Damn: a girl with a dream can’t even make a living anymore in Greece.



The Return of Barney Fife

Those of us of a certain age certainly recall Barney Fife, the bumbling deputy on The Andy Griffith Show.  They also may recall that Sheriff Andy Taylor only let Barney have one bullet for his gun and he had to keep that bullet in his shirt pocket, not in his gun.  Why?  Barney could be, well, overenthusiastic about his law enforcement duties and Andy figured that the need to fumble with the bullet and load the gun before using it would help offset Barney’s bad judgment.

With this in mind, The Curmudgeon would like to introduce you to Officer Stuart Lee Harrison of the Southwestern Regional police force in York County, Pennsylvania.  A 15-year veteran officer, Harrison was among several officers who helped subdue a suspect who tried to rob a bank by asking to withdraw $500,000 and who, when informed by bank staff that he couldn’t withdraw $500,000 because he didn’t have an account at the bank, threatened bank employees and refused to leave the premises.

They grow their crim’nals realllllll smart in York County.

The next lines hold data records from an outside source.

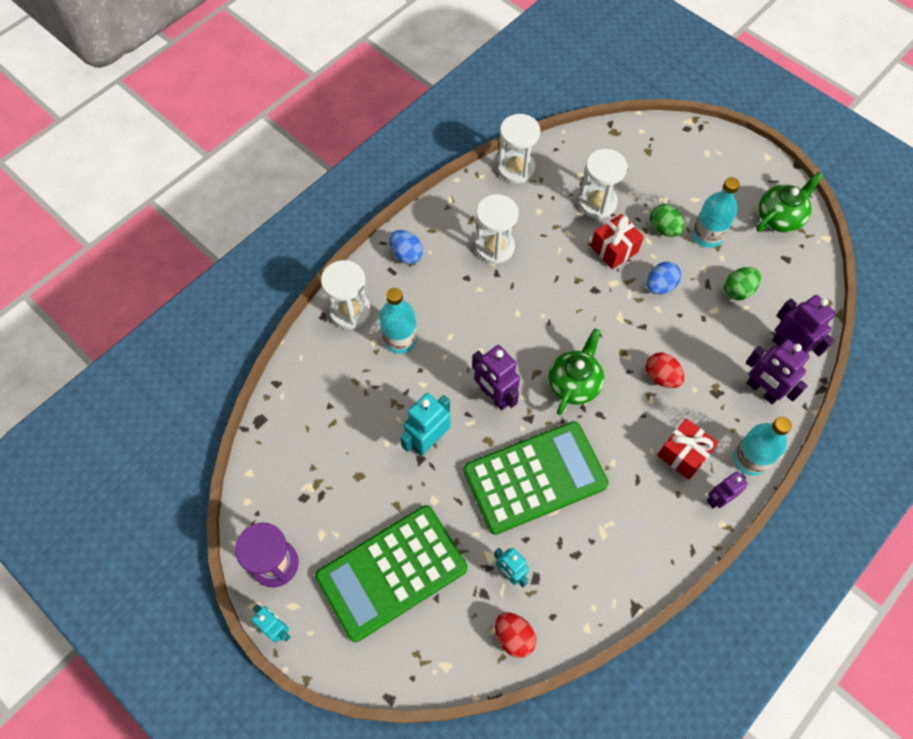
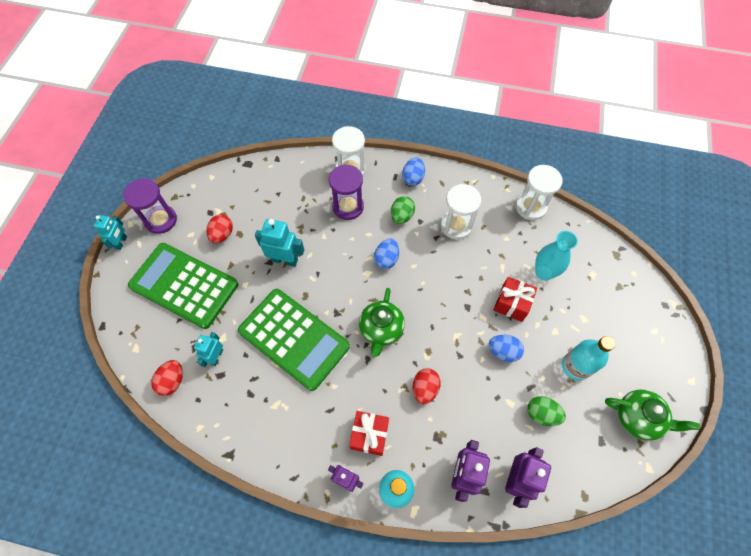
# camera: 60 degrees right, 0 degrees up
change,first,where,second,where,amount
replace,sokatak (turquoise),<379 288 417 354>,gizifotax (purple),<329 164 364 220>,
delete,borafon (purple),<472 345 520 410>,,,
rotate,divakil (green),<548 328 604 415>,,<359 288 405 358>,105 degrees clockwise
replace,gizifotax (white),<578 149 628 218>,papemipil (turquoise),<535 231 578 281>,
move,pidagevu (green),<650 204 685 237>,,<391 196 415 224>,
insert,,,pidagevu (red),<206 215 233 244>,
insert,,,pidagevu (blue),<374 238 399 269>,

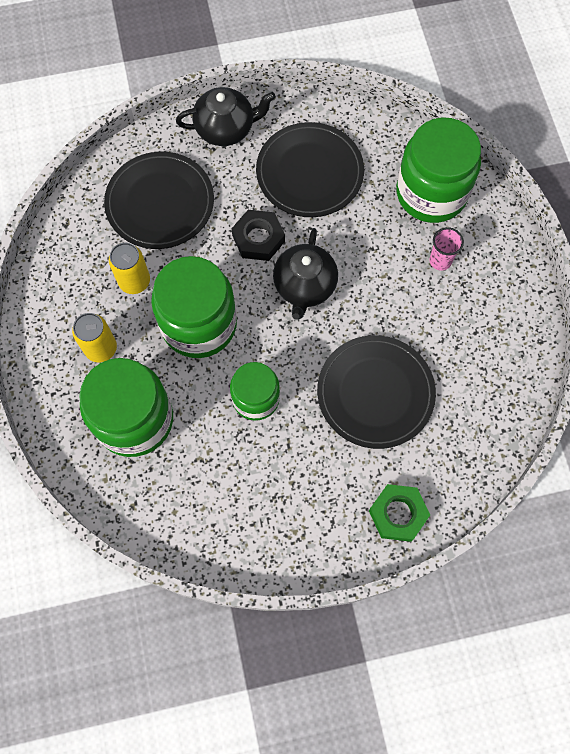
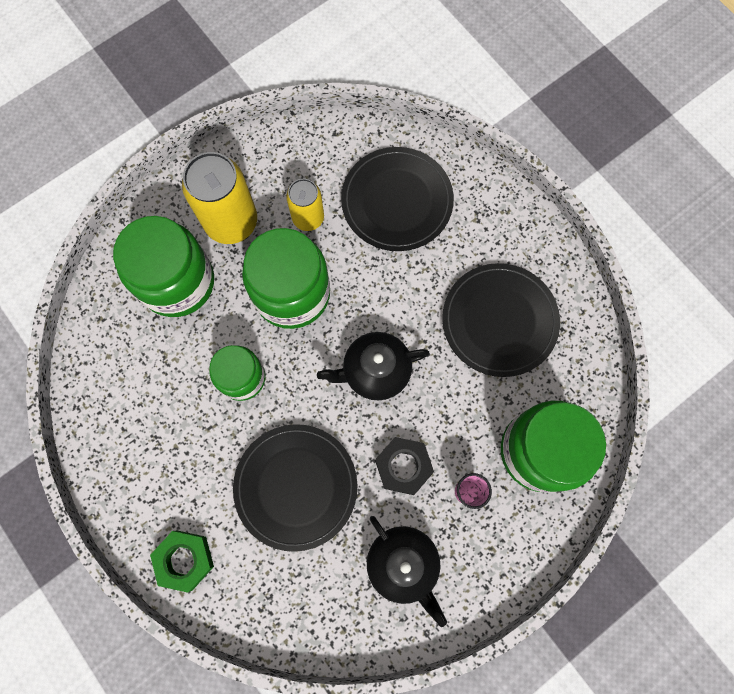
# camera: 65 degrees right, 5 degrees up
change,first,where,second,where,amount
resize,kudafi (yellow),<72 313 117 362>,,<182 152 257 244>,x1.69
move,divakil (black),<176 87 276 146>,,<367 516 447 627>,
move,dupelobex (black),<232 210 285 261>,,<375 437 434 495>,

Barney’s gone but his spirit lives on!

Officers arrived on the scene and eventually wrangled the suspect into the back seat of a police car.  They had a hard time of it and even tried to subdue him with a Taser at one point in the struggle but were unsuccessful in hitting their target – not a very good sign.  Once they had him in the back seat of the squad car he remained uncooperative, and though he was apparently alone in the back seat of a locked car and not hurting anyone, Officer Fife, er, Harrison, decided he would use his Taser to create a little order.

So Officer Harrison reached into his holster and pulled the trigger on his Taser as he held it against the suspect’s thigh.

Only it wasn’t his Taser.  It was his gun.

His loaded gun, because the sheriff in town permits Officer Harrison to carry a loaded gun.

And he blasted the suspect in the leg.

The suspect’s reaction, by the way, was priceless:  he asked, “Dude, why’d you shoot me?”

Officer Harrison has been charged with second degree simple assault, a misdemeanor.

And THAT, friends, is why Sheriff Andy Taylor didn’t let Barney Fife carry a loaded gun.